From that moment on, the Ballets Russes definitively ceased to be an “exhibition of achievements” of official Russian art, although for several more years Serge Diaghilev continued to work almost exclusively with his compatriots.
Costume sketches for the Russian Seasons.
Ahead of his time

Geoffrey Ingram collection of photographs devoted to the Ballets Russes’ Australian tour, 1936–1940. Dancers: Yvonne Leiberandt, also known as Irina Zarova; Alberto Julio Rayneri Alonso, generally shortened to Alberto Alonso.
The next milestone in Serge Diaghilev’s career was the premiere of the ballet Parade, for which he assembled an international team: composed by the Frenchman Erik Satie based on a poem by Jean Cocteau, with sets and costumes by Pablo Picasso, all choreographed by the Russian Léonide Massine. This “Cubist” ballet
was presented only once, as it triggered public hostility. Yet, this was Diaghilev’s way of making his statement. Even without regular funding, even while entirely dependent on public success, he did not shrink from what he considered the primary quality of art: experimentation and forward movement. This character trait often plunged Serge Diaghilev and his troupe into the depths of financial catastrophe, to the point where he became unable to pay for his hotel room. However, he found it impossible to betray his principles, and it is thanks to the Saisons Russes that the world discovered Nicholas Roerich, Natalia Goncharova, Claude Debussy, Sergei Prokofiev, Vaslav Nijinsky, and George Balanchine.

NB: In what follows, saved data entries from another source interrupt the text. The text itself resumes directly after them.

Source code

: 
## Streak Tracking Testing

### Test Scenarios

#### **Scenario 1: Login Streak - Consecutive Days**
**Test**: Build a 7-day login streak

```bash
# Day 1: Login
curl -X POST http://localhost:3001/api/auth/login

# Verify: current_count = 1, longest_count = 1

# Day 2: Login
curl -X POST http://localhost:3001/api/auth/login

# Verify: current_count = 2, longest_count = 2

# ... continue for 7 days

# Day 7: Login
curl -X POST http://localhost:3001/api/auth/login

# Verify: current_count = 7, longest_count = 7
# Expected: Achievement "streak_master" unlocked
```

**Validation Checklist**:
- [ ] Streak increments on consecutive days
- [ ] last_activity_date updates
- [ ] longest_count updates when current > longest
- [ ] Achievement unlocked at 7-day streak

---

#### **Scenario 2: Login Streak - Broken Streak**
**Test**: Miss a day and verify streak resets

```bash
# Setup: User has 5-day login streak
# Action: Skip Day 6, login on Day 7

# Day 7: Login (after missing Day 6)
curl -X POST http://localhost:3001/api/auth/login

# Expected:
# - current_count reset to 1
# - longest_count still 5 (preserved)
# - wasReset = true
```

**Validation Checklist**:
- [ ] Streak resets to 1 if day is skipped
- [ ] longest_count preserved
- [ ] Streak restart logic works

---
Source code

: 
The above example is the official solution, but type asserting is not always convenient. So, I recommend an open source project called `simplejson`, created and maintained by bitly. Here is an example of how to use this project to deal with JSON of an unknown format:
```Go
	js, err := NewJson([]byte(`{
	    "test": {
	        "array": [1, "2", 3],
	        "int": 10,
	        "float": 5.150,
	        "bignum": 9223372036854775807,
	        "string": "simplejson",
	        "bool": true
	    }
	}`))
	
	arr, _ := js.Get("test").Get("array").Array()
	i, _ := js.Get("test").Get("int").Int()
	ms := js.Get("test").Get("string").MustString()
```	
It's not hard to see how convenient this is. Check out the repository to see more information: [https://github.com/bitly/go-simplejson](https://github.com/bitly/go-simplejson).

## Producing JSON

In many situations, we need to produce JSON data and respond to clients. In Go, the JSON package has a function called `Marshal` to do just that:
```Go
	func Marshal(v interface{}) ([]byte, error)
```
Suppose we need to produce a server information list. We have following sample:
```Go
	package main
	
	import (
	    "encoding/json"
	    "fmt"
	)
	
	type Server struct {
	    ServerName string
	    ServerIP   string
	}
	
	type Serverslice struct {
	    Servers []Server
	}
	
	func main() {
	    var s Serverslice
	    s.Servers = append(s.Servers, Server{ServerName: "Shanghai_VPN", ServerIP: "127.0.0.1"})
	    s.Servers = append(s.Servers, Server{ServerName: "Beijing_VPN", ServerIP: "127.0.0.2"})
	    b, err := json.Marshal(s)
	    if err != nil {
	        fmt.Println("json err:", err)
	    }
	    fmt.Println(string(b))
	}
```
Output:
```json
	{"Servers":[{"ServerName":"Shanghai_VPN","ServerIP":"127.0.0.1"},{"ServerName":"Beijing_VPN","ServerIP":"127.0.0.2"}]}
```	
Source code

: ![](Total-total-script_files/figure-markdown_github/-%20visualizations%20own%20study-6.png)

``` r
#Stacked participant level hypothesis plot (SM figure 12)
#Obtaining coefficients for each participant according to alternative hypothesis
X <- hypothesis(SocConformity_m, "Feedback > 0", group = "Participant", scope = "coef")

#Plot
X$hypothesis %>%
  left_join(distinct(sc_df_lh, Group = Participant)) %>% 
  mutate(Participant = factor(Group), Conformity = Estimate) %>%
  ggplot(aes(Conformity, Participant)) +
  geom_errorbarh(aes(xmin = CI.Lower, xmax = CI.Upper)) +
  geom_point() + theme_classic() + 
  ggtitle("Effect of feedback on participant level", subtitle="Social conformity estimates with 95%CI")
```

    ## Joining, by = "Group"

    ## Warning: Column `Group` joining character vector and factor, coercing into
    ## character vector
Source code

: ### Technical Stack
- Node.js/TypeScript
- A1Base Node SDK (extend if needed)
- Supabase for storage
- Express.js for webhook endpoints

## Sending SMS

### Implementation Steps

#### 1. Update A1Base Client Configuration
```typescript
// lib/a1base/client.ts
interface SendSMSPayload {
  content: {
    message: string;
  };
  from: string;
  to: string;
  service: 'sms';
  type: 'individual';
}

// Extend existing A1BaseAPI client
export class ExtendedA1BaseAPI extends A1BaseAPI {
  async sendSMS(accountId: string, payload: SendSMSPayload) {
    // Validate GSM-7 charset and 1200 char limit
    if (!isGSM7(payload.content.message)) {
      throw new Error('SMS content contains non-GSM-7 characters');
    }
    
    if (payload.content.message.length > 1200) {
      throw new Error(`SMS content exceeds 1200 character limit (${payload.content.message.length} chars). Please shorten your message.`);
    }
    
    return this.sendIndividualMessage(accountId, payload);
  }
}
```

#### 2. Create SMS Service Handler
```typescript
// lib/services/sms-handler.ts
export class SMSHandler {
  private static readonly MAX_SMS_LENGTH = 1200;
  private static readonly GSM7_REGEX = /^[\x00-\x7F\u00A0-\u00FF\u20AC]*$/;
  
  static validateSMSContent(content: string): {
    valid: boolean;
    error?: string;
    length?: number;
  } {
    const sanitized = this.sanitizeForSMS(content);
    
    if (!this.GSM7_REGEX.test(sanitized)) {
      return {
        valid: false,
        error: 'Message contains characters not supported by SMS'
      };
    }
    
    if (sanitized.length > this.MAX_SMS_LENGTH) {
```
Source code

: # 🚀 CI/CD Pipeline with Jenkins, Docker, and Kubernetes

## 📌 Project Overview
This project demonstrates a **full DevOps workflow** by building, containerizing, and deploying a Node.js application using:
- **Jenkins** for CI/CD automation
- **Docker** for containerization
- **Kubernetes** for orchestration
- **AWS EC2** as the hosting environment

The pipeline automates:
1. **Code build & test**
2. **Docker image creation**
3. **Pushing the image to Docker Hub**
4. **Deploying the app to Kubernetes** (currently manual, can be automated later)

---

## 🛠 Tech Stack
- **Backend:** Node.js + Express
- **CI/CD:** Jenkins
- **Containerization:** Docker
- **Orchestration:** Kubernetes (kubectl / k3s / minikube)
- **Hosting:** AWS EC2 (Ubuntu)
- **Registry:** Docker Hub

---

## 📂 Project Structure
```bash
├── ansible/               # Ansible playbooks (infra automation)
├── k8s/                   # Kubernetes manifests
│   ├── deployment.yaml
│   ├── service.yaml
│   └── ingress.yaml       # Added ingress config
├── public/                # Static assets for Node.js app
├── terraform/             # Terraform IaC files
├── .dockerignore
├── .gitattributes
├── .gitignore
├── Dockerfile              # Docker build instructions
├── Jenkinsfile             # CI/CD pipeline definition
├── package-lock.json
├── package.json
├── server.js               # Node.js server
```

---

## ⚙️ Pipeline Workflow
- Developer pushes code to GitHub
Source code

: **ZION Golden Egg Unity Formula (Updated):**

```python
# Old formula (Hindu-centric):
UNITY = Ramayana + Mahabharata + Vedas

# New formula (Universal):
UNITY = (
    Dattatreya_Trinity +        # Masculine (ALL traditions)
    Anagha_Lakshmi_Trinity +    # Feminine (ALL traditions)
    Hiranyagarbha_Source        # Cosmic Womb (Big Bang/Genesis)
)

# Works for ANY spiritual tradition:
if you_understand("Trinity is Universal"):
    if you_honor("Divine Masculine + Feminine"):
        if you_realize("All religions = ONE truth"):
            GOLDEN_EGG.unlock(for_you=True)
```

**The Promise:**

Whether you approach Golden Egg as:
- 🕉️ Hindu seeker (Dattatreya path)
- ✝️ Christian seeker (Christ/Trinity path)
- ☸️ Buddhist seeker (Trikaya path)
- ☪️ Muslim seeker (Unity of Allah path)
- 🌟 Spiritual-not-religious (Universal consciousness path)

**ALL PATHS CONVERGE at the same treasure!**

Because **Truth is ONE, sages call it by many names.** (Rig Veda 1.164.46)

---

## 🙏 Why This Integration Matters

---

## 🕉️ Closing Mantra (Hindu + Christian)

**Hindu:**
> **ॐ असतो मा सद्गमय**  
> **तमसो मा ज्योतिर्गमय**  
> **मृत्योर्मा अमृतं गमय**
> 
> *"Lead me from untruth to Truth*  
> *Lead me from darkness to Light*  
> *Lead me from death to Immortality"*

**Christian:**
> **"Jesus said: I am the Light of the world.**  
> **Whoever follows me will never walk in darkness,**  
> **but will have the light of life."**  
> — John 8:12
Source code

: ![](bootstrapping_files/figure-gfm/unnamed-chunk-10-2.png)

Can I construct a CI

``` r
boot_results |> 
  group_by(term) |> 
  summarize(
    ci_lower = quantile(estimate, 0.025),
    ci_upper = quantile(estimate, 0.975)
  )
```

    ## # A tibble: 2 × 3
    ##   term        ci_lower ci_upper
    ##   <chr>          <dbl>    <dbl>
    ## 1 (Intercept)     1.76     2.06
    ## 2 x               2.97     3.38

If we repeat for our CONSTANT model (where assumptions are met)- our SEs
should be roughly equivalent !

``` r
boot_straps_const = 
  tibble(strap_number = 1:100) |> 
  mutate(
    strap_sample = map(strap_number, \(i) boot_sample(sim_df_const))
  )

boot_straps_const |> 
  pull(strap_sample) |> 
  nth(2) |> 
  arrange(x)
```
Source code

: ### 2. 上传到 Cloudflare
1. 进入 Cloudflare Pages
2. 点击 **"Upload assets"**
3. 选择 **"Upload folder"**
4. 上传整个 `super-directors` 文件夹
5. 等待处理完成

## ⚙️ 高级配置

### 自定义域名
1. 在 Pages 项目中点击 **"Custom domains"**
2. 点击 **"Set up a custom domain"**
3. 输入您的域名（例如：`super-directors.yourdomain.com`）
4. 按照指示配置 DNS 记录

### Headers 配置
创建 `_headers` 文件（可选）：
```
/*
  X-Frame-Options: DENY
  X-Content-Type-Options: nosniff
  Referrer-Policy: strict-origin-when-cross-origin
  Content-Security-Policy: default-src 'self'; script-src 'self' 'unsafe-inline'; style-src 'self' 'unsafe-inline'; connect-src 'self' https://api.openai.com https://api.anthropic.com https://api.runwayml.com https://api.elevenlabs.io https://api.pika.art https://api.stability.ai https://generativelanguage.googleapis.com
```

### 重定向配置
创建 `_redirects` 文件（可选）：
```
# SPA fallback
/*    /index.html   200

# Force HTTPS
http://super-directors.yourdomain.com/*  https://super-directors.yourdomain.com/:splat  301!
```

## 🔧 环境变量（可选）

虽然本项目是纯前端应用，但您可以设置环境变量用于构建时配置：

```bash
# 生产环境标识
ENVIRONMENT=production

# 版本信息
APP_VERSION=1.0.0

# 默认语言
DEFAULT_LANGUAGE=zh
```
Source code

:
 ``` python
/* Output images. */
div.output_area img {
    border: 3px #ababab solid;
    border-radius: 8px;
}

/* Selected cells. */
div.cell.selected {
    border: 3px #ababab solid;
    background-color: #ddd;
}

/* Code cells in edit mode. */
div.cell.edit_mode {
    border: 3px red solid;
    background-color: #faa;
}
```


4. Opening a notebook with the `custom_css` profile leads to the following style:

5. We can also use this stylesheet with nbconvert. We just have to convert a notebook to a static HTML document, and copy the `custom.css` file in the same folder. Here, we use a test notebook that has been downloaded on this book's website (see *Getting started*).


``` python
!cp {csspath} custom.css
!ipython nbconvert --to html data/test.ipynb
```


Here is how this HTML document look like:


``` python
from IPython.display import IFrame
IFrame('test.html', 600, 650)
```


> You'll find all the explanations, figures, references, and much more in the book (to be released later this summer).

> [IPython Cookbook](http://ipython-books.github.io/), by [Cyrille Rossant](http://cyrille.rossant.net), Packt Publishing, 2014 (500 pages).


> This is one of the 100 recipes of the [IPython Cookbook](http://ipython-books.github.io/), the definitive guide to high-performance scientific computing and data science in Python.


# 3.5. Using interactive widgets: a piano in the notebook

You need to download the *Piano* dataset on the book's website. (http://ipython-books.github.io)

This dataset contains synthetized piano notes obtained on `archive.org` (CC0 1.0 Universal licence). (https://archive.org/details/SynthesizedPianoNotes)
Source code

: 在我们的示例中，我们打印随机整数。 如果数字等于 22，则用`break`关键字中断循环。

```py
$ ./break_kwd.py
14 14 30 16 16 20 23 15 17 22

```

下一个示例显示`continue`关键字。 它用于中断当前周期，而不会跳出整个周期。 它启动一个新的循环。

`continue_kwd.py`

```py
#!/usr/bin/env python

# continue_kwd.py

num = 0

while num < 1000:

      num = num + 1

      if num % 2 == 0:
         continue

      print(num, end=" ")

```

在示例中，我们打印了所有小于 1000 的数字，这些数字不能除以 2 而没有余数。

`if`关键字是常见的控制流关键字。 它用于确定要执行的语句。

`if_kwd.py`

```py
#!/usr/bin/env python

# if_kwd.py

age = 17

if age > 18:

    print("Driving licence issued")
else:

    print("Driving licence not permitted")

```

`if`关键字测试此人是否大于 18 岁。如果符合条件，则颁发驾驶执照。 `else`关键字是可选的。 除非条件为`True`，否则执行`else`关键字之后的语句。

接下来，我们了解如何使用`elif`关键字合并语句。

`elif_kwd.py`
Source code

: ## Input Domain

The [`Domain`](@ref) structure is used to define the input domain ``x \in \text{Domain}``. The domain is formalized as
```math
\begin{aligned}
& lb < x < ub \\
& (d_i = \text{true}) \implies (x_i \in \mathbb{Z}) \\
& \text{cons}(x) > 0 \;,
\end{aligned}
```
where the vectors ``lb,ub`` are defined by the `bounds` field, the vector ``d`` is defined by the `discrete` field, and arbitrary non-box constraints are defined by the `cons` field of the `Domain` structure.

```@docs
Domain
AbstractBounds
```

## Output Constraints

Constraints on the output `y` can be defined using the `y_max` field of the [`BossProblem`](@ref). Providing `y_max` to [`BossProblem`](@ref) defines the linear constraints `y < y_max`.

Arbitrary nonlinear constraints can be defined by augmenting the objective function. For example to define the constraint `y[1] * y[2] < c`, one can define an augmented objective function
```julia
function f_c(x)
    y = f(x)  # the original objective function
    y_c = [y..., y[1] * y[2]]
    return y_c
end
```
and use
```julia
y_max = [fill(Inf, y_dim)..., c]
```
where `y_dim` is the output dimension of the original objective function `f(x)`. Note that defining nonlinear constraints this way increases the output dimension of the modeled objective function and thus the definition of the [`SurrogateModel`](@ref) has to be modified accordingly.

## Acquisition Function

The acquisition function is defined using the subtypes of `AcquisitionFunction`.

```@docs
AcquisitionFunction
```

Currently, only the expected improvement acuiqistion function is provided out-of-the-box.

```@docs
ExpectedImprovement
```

Actors of the Russian Seasons troupe. Individual portraits: Anna Pavlova, Adolph Bolm, Michel Fokine, Vaslav Nijinsky. Double portraits: Michel and Vera Fokine, Gertrude Hoffmann and Theodore Koslov, Lidia Lopokova and Alexandre Gavrilov, Tamara Karsavina and Vaslav Nijinsky.
Interested only in everything innovative, promising, and daring, Serge Diaghilev parted ways without regret with troupe members incapable of generating new ideas. He was a great lover of ancient art, and his first steps were linked to the revival of 18th-century Russian painters, while the “Parisian” stage was marked by the return of the great ballet Giselle to its native land and the first French presentation of Marius Petipa’s The Sleeping Beauty. But he was also drawn to the depth of distant and unknown spaces. He was the first to present Europe with a panorama of Russian art that became a “nutritive” environment for the 20th-century Western world. Serge Diaghilev passed away in 1929 at the age of 57 in Venice, a city he particularly loved. Yet even today, the world of the arts follows the path he charted.

Walter Nouvel, Serge Diaghilev, and Serge Lifar on the Lido, in Venice.